WHAT IS NEEDED =
Can you copy the text on feature selection word for word, between "The Falcon selection" and "for this category.", inclusive?

++++ EXTRACTED TEXT ++++

Moreover, the user can set/define constraints on the summary value of the feature’s numeric properties. These constraints include “less than”, “more than”, for example, the total cost of the product should be “less than” an “X” amount.

4.1.2. Category Level Objectives

At the Category level, the algorithms support minimum and maximum number of features similar to the product level but for a specific category. Additionally, we support maximum number of occurrences of the same features, which means how many times the same feature can appear in a given category, by default each feature can appear only once.

Furthermore, the user can specify the importance level of each category to “not important”, “low”, “medium”, “high”, and “very high”. This will affect the ranking of the features under this category, as elaborated in Section 4.4. Similar to product level, user can define constraints on the total value of the feature’s numeric properties. For example, the total cost for the category “3D models” should be “less than” an “X” amount.

4.2. Falcon Selection Algorithm

The Falcon selection algorithm, is a variant of the greedy algorithmic family, takes an input the list of quantified features, sorted by added value, and product/category level objectives. Initially, the algorithm will attempt to satisfy the objective (if present) that requires each product category to contain a minimum number of features. This is achieved by first attempting to add the features that belong to these categories. In more detail, for each category with a minimum number of features requirement, the algorithm traverses through the sorted list, identify the features of the same category, and attempt to add them to the product. The algorithm validates using the constraint violation approach, described below.

The added value of the feature must be positive.
The number of features under the product’s category must be less than the maximum number of features for this category.
The number of occurrences of the feature in the product must be less than the maximum permitted.

Additionally, the following product/category property objectives are checked for each numeric quantified property.

4.: The total value of all features currently participating in the product and category for this property is less than the defined value.

After the algorithm ensures that each category has the minimum number of features required by the user-defined category objectives, it will attempt to satisfy (if required) the total property value of a product and/or category to be more than a certain value. To attempt this, the algorithm will sort the features based on maximum property value, giving priority to features with high property values. It will then attempt to add them to the product one-by-one until the constraint is validated. Upon completion of this task, it will attempt to add more features in order to increase the value of the product. The algorithm will traverse through the sorted list, adding all the features that do not violate any constrain. This is achieved by reusing the constrain violation mechanism described above. The above algorithm is illustrated in the Figure 2.

++++ RECORDS ++++

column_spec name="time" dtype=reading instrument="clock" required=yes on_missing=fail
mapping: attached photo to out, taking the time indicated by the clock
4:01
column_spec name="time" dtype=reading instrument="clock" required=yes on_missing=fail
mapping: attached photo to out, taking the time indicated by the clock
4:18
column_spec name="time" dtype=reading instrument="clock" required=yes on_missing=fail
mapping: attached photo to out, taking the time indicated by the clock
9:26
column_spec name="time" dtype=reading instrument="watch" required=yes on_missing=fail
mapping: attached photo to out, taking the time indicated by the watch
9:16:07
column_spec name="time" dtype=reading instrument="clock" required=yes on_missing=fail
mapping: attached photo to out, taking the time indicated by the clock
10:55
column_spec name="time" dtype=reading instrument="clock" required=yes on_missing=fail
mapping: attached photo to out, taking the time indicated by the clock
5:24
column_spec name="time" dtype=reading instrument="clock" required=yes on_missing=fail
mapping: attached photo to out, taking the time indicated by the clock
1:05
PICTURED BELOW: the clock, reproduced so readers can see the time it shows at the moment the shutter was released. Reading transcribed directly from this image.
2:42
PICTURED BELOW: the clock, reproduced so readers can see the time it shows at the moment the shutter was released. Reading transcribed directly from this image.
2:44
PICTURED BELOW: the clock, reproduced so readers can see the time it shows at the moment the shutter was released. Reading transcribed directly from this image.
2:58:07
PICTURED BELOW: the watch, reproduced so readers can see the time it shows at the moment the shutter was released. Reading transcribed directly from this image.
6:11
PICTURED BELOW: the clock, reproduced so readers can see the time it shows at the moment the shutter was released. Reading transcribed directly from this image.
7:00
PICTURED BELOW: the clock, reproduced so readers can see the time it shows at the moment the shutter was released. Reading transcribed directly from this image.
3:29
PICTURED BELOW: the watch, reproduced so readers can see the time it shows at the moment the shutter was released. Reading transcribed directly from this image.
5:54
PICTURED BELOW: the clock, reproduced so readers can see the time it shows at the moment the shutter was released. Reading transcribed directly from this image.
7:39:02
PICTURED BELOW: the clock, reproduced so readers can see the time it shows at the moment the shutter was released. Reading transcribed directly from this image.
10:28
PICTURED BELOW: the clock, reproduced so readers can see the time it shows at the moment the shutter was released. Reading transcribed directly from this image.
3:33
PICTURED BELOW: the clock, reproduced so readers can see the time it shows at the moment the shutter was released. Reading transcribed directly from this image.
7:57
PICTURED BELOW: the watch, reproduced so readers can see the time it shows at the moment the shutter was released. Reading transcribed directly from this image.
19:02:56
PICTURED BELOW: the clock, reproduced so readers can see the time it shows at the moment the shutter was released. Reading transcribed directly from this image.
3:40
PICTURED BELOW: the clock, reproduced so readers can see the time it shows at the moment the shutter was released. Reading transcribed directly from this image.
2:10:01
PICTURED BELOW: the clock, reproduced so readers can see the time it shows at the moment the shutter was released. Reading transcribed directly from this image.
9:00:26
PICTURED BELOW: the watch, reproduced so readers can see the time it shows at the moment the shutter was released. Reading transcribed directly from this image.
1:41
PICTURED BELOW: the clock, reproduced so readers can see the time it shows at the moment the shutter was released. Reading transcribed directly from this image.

++++

TASK RESPONSE =
The Falcon selection algorithm, is a variant of the greedy algorithmic family, takes an input the list of quantified features, sorted by added value, and product/category level objectives. Initially, the algorithm will attempt to satisfy the objective (if present) that requires each product category to contain a minimum number of features. This is achieved by first attempting to add the features that belong to these categories. In more detail, for each category with a minimum number of features requirement, the algorithm traverses through the sorted list, identify the features of the same category, and attempt to add them to the product. The algorithm validates using the constraint violation approach, described below.

The added value of the feature must be positive.
The number of features under the product’s category must be less than the maximum number of features for this category.